I’ve blogged a bit about some of David Vining‘s writing before. If you’re not familiar with Vining, he’s a fantastic trombonist and at one point in his career suffered from focal task specific dystonia in his embouchure. He eventually persevered and was able to make a full recovery and return to playing. Vining is an advocate of an approach where the goal is to better understand how your body moves and functions when playing so that your analogies don’t get in the way of you’re technique.
Here’s a link to a short, but excellent article Vining wrote on breathing. Specifically, he discusses how some current pedagogical practices rely on descriptions of breathing that are anatomically inaccurate and how they can lead to breathing in a way that hinders a musician’s playing. He first illustrates by linking to an excellent video that shows exactly where the diaphragm is and how it functions.
Having recently been experimenting with “wedge breathing,” I found a couple of things Vining mentions interesting, as they mirror some of the drawbacks I noticed while practicing wedge breathing.
The abs are, in fact, antagonists to the diaphragm (they help you blow air out). Therefore, those who advocate keeping the abs engaged at all times are creating isometric tension in their playing (never a good thing!)
Technically speaking, wedge breathing doesn’t require you to engage the muscles of the abdomen at all times, but you are supposed to do so through most of the inhalation. Vining points out that doing so will actually inhibit your ability to take in a comfortably full breath. Wedge breathing is something largely advocated by trumpet players, rather than low brass players. As playing trumpet requires less air than low brass, I imagine that this drawback is less of an issue for trumpet.
Abdominal expansion is a secondary motion of breathing which occurs as the result of the diaphragm’s downward motion. When the diaphragm contracts, it becomes less highly domed and wider around and pushes down on the contents of the abdominal cavity. The contents of the abdominal cavity spread out all around the body – front, sides and back – and that is where abdominal expansion comes from.
As discussed by Roger Ingram, the initial step of taking a breath in wedge breathing is to push the stomach out. According to Ingram, this “creates a vacuum” and starts the initial inhalation. This makes sense according to my understanding of the anatomy, since the expansion of the abs creates more room for the visceral organs and would probably result in them dropping down slightly, pulling the diaphragm down a bit with them. Pushing out my stomach like Ingram demonstrates does actually make me take in a little breath.
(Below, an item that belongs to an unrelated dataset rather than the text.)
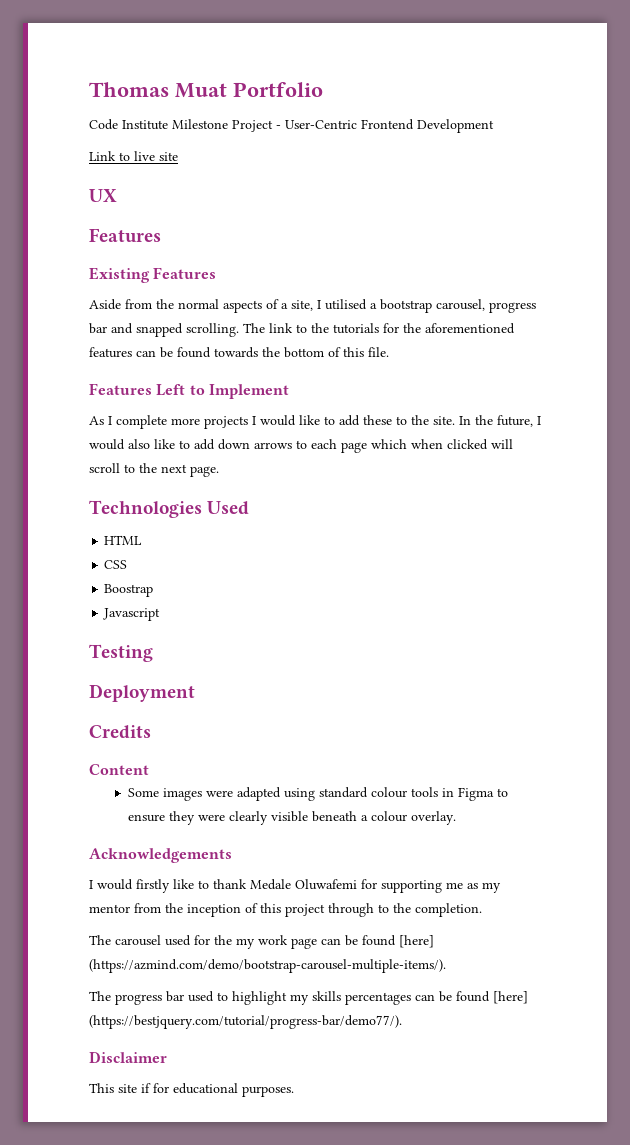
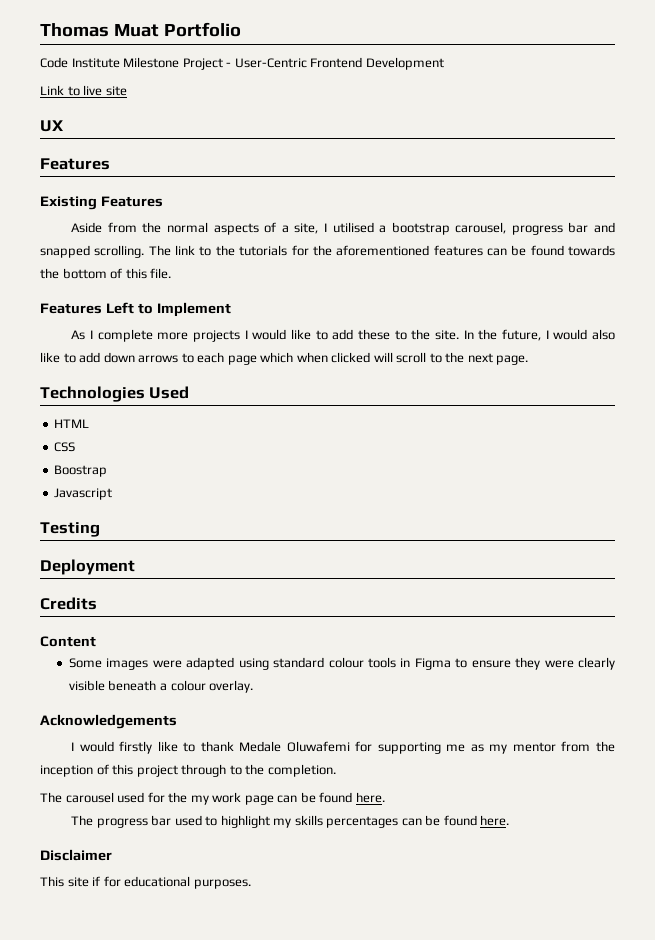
[399,935,434,948] [89,959,446,973] [here] (https://azmind.com/demo/bootstrap-carousel-multiple-items/). -> [355,792,385,803] here.
[493,991,528,1004] [89,1015,402,1029] [here] (https://bestjquery.com/tutorial/progress-bar/demo77/). -> [480,815,510,826] here.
However, I think I’ll have to side with Vining, at least with regard to playing a low brass instrument. I don’t find that the wedge breathing technique allows me to take as much air in as I want. With the lower air flow required for trumpet (particularly in the upper register of the trumpet, where Ingram is particularly good) this reduced amount of air taken in during the inhalation is probably not such a big deal. The degree of pressure that one will feel at the beginning of the exhalation will be much higher with wedge breathing due to the isometric tension created by drawing in the abdomen while inhaling. Traditionally, you would wait until the beginning of exhalation to begin engaging the abdominal muscles.
The way I normally play, I will try to take in a comfortably full breath that allows me to commence the blowing simply by relaxing and allowing the air pressure itself to do the work. With wedge breathing the exhalation is similar. The difference seems to be that with traditional breathing this air pressure is built up not from the isometric tension of bringing in the abdomen while inhaling, but by taking a larger breath.
The diaphragm usually performs its job involuntarily (good thing – you’d hate to have to think about breathing in the middle of the night!)…but if we need more air to play, we can order more air and our entire breathing mechanism, including the diaphragm, will respond in-kind.
Vining’s point above is, to me, the most important gem in his short article on the diaphragm. In order to breath well while playing a brass instrument all we really need to do is allow our body to breathe naturally. Of course, this is easier said than done as there really isn’t an “unnatural” way to breathe. There are, however, some natural breathing patterns that aren’t so good for playing a brass instrument but perfectly normal for other everyday functions. The trick is to understand which breathing pattern you want to use to play and allowing your body to do this consistently.
My take on breathing is similar to how I approach studying brass embouchures. I feel it’s best to have an accurate understanding of what you’re physically doing while playing. Separating analogy from fact allows us to more completely understand how our playing mechanics interact, the resulting sounds, and what happens when things don’t work well. Having this understanding will help you make a more informed opinion regarding which breathing instructions you personally want to adopt and incorporate into your own playing and teaching.